---------- EXCERPTED DATA ----------

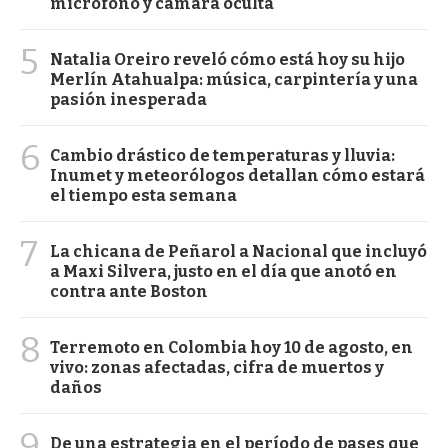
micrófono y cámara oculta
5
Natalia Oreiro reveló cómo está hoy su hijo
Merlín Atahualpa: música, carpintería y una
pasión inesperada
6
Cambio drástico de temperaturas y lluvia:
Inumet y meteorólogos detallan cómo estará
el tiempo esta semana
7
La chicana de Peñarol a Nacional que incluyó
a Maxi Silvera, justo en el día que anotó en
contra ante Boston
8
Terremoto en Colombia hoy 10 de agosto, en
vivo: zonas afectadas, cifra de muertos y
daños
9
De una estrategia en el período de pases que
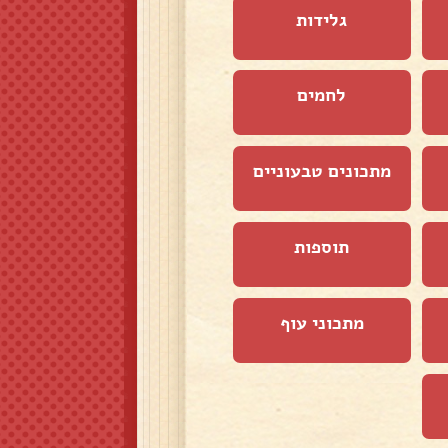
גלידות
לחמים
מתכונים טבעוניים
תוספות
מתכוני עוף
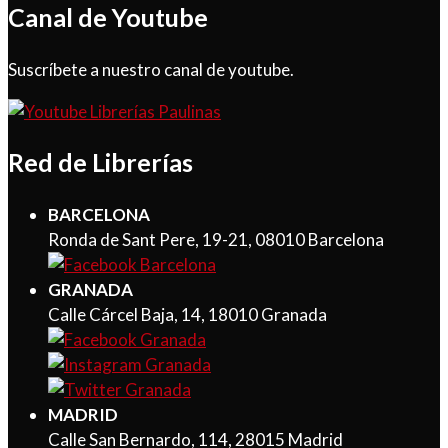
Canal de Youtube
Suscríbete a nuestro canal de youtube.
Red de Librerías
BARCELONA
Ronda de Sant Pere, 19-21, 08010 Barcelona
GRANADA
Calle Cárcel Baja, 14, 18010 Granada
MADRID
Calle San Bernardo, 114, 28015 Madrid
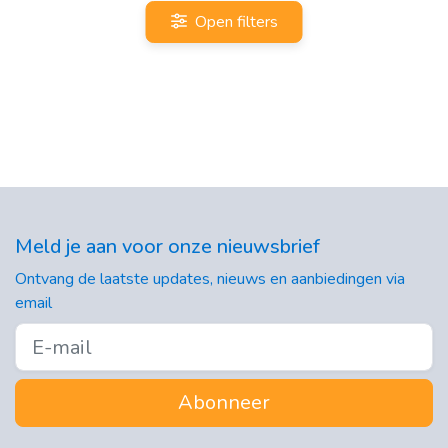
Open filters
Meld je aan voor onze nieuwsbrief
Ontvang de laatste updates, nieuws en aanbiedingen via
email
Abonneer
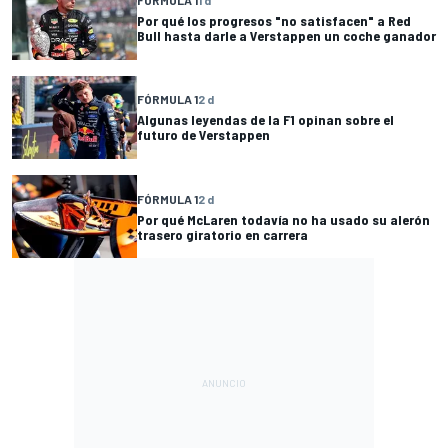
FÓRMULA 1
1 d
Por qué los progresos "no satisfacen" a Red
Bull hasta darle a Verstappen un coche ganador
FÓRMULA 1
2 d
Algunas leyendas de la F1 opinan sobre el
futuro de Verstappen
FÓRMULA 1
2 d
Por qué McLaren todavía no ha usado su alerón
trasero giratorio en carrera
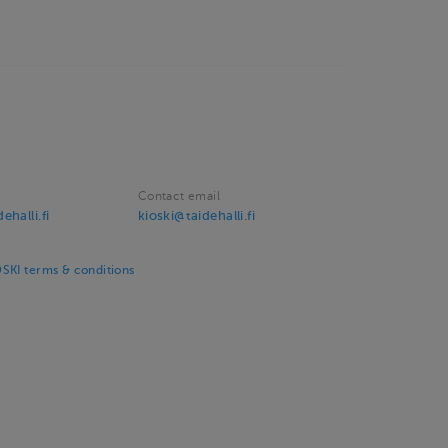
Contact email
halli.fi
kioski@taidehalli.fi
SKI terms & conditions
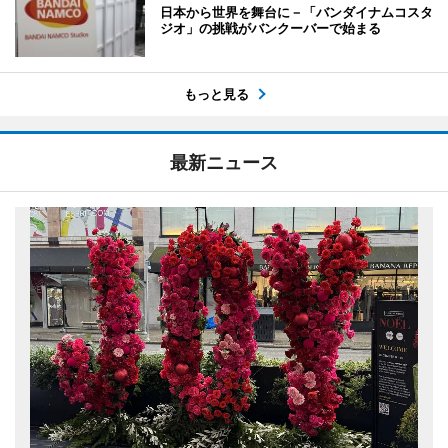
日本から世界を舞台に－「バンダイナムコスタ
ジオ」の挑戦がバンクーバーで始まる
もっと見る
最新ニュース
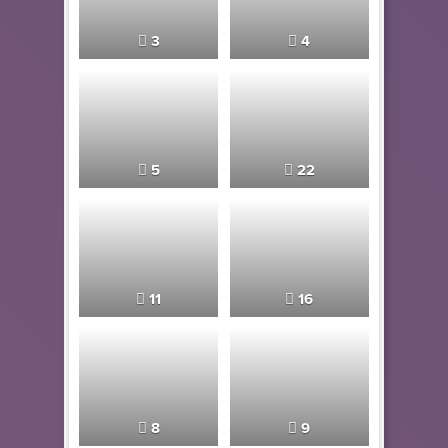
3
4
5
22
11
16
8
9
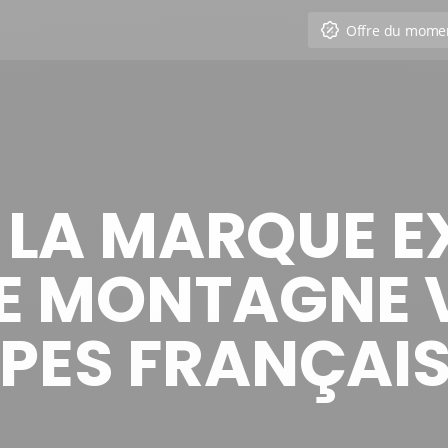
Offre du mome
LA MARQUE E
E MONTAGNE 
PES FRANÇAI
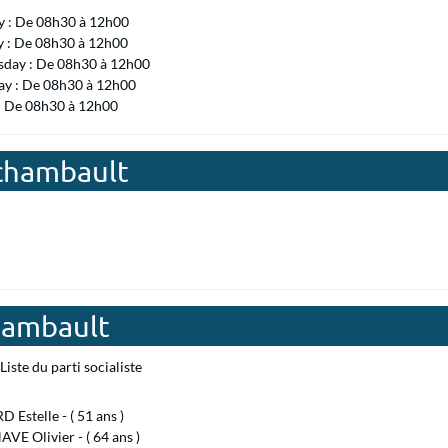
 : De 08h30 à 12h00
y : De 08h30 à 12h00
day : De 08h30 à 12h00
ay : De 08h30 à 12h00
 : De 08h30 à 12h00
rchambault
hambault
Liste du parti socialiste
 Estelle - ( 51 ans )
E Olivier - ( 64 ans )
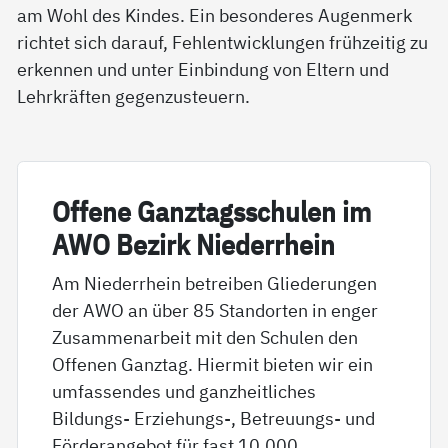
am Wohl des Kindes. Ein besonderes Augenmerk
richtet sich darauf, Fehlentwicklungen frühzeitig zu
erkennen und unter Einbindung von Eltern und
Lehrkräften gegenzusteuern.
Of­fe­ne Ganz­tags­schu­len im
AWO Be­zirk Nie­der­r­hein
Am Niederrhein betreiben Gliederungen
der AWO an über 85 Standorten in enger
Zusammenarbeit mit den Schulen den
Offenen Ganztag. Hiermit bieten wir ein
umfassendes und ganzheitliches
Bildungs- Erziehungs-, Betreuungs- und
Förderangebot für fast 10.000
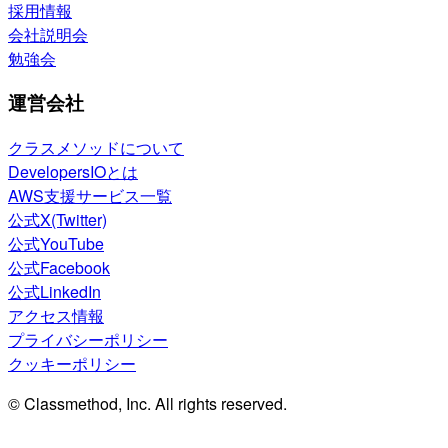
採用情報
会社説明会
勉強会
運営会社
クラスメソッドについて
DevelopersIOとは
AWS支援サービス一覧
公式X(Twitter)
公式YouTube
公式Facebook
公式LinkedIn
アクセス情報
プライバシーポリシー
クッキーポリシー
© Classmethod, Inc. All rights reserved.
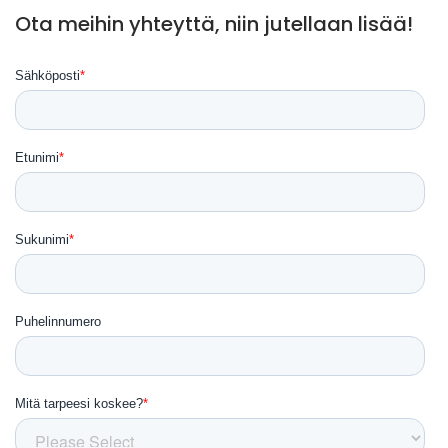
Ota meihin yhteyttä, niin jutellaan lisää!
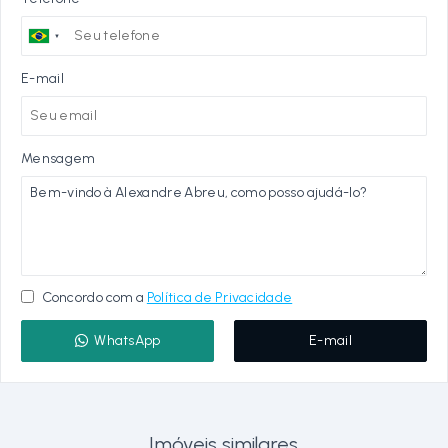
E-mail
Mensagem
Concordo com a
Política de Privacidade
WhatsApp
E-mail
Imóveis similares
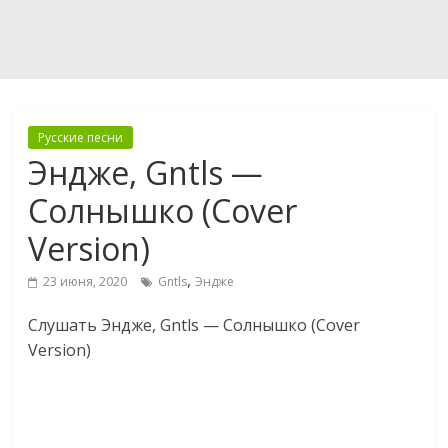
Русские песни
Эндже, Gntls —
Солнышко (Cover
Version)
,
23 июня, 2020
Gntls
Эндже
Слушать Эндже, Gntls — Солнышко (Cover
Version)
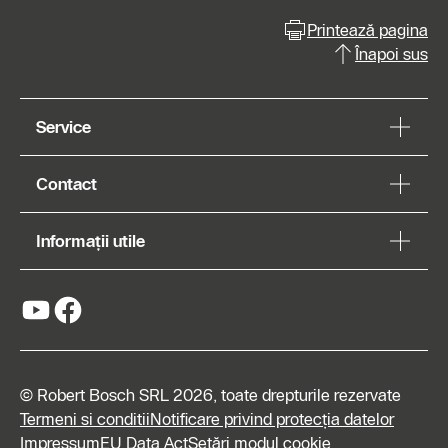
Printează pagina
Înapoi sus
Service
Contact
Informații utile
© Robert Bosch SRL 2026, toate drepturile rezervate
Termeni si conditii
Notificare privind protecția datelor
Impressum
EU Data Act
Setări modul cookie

----------

REQUEST ::
Retype the text in the entries, from the line containing "Offre du mome" through the line containing "E Olivier - ( 64 ans )", with both of those lines included. Omit the pictures from your answer.

OUTPUT OF THE TASK ::
Offre du mome
LA MARQUE E
E MONTAGNE 
PES FRANÇAI
 : De 08h30 à 12h00
y : De 08h30 à 12h00
day : De 08h30 à 12h00
ay : De 08h30 à 12h00
 : De 08h30 à 12h00
rchambault
hambault
Liste du parti socialiste
 Estelle - ( 51 ans )
E Olivier - ( 64 ans )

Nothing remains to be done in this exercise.